I’m not saying marriage is bad.
I’m not saying sex is bad.
If you’re married, use your entire marriage to try to symbolize the intimacy God has with his Church, just as Ephesians 5 instructs us to do. But don’t get a symbol confused with the real thing.
Sex and marriage are both good and created by God, just as the hypothetical teaching given to us at the beginning of this article. But both are very poor substitutes for God.
What I’m saying is that beneath your desire for sex is a deeper desire. And just like the woman at the well, Jesus’ top priority is to satisfy that deepest desire and he knows he’s the only one who can.

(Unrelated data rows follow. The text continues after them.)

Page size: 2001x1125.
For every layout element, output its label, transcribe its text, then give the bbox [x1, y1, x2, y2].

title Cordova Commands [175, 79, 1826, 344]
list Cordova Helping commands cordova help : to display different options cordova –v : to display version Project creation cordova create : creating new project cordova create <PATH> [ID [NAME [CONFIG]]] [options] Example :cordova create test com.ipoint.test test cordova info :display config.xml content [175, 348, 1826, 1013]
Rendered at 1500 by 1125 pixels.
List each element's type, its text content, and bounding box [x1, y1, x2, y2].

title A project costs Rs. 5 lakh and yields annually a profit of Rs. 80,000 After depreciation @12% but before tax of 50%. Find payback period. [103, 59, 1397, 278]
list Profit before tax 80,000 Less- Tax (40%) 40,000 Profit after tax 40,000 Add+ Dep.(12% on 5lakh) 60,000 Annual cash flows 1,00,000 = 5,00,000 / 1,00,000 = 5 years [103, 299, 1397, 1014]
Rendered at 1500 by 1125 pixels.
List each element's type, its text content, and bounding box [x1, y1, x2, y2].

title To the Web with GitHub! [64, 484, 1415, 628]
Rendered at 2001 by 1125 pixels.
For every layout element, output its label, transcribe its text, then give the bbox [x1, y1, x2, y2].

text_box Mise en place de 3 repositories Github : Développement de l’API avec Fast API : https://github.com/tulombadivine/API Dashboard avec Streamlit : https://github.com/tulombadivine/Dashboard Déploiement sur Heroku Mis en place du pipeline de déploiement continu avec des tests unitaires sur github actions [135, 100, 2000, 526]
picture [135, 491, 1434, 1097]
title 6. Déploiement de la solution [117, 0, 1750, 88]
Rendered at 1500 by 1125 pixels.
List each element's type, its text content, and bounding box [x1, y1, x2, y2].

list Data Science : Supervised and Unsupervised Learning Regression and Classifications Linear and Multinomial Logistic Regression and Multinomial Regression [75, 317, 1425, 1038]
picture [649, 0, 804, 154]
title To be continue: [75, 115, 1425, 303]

I’m a single guy in a relationship looking to get married. I am thankful for this article, and SO thankful for these comments. I’m thankful for both the women’s comments and the mens’. I really learned a lot. The woman did have some good points, but clearly the men had some very good, and unarguably true points. I’m really thankful for this!
Why doesn’t God give a perfect spouse? Why can’t we have perfect spouses in heaven. Please don’t refer to Jesus, because I want a female partner, and the idea of men (as members of the Church) having marital intimacy with Jesus sounds gay, or that Jesus is Bi. I highly doubt Jesus was ever tempted by homosexuality while living on Earth. He was only tempted by the opposite sex.
Gay is dull!
Aww, if only the fall of sin hadn’t occurred, everyone would have a perfect opposite-sex spouse.
Apparently people that long for sex… what they really wanted all along is what sex always points to – deep and transcendant relational intimacy.
But intimacy with Jesus seems totally different from sexual intimacy with girls, because the former is male and the second is female, and I want a female. Marriage is supposed to be horizontal, not vertical. You know how we appreciate our opposites?
i agree with so much of the above comments,and as a counselor and sexologist i daily see how The Word reflects even bio physical facts that most Christian couples may not know or utilize.